Don’t low-bred people say the darndest things!? I haven’t laughed so hard since my butler got his head stuck in a bucket.
Even Lionel’s accent is over-mined for comic effect, as though Amis were Henry Higgins shaking his head over Eliza Doolittle’s dialect: “Truck: pronounced truc-kuh (with a glottal stop on the terminal plosive.). . . . ‘Labyrinth’, for instance came out as labyrinf, rather than the expected labyrimf.” A little of this goes a long way (pronounced “a looong way”).
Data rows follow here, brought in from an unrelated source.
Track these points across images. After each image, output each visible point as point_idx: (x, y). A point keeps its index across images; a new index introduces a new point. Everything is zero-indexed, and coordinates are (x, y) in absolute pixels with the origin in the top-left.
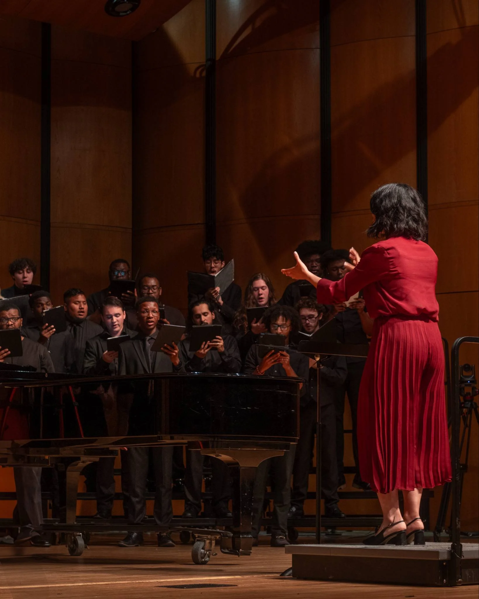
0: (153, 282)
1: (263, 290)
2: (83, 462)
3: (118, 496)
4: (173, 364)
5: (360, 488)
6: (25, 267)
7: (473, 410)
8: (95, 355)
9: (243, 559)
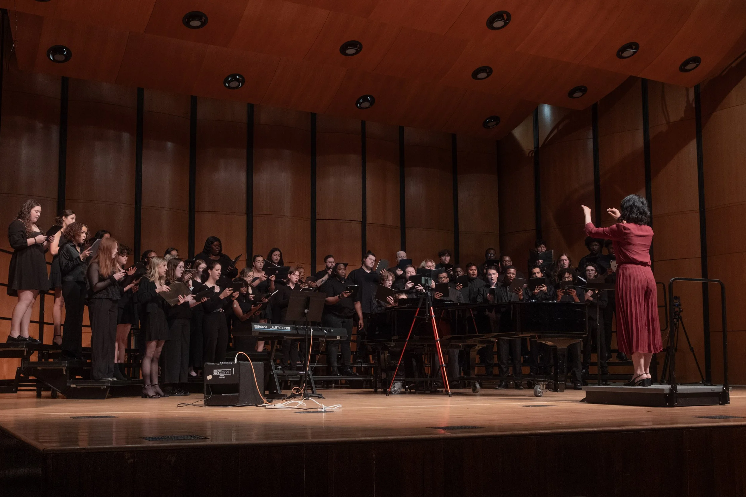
0: (507, 258)
1: (566, 261)
2: (478, 347)
3: (495, 365)
4: (519, 299)
5: (620, 360)
6: (446, 254)
7: (680, 320)
8: (482, 295)
9: (560, 394)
As Amis’s class mockery curdles, we’re left with a misanthropic vision of human suffering compounded by venality and lust. The novel’s meandering middle section has the grating tone of an episode of “The Beverly Hillbillies” sketched on the back of an envelope by England’s finest stylist. If only Amis watched more TV, he’d know from “Roseanne” just how badly things go when a crass lower-class family wins the lottery:
1. Describe an outrageous purchase.
2. Describe a hilarious misunderstanding.
3. Repeat until ratings crash.
The problem is really one of initiative, even effort. In “Super Sad True Love Story,” you could smell Gary Shteyngart sweat as he labored to keep his outrageous satire one step ahead of dismal current events. Here, Amis seems unwilling to exert more effort than it would take to change the channel from “Jersey Shore” to “Half Pint Brawlers.” He’s ambling years behind The Situation and the Kardashians, serving up blanched stereotypes on the silver platter of his prose as though it contained enough spice to entertain or even shock. “You go numb,” Lionel tells his nephew. “Not happy. Not sad. Numb.” Halfway through, persistent readers will feel the same way.
Does any other truly great writer make us wonder whether his brilliant parts are worth the wearisome whole? Almost every page in “Lionel Asbo” contains an example of Amis’s marvelous style, from “the muscular violence that lies in coiled clouds” to “the unlooked-for prettiness of young wasps” to Lionel dressed as the “supervillain in a risque cartoon.” Hearing the details of his uncle’s sex life, Des “felt that a damp cobweb was being dragged across his face.” And at the end, Amis offers a surprisingly tender portrayal of a new father’s love — a section that echoes the author’s recent statements about the delights of parenthood that he’s rediscovered late in life.
But enduring this frayed satire for these moments of pleasure is a deal only the most devoted Amis fans should accept.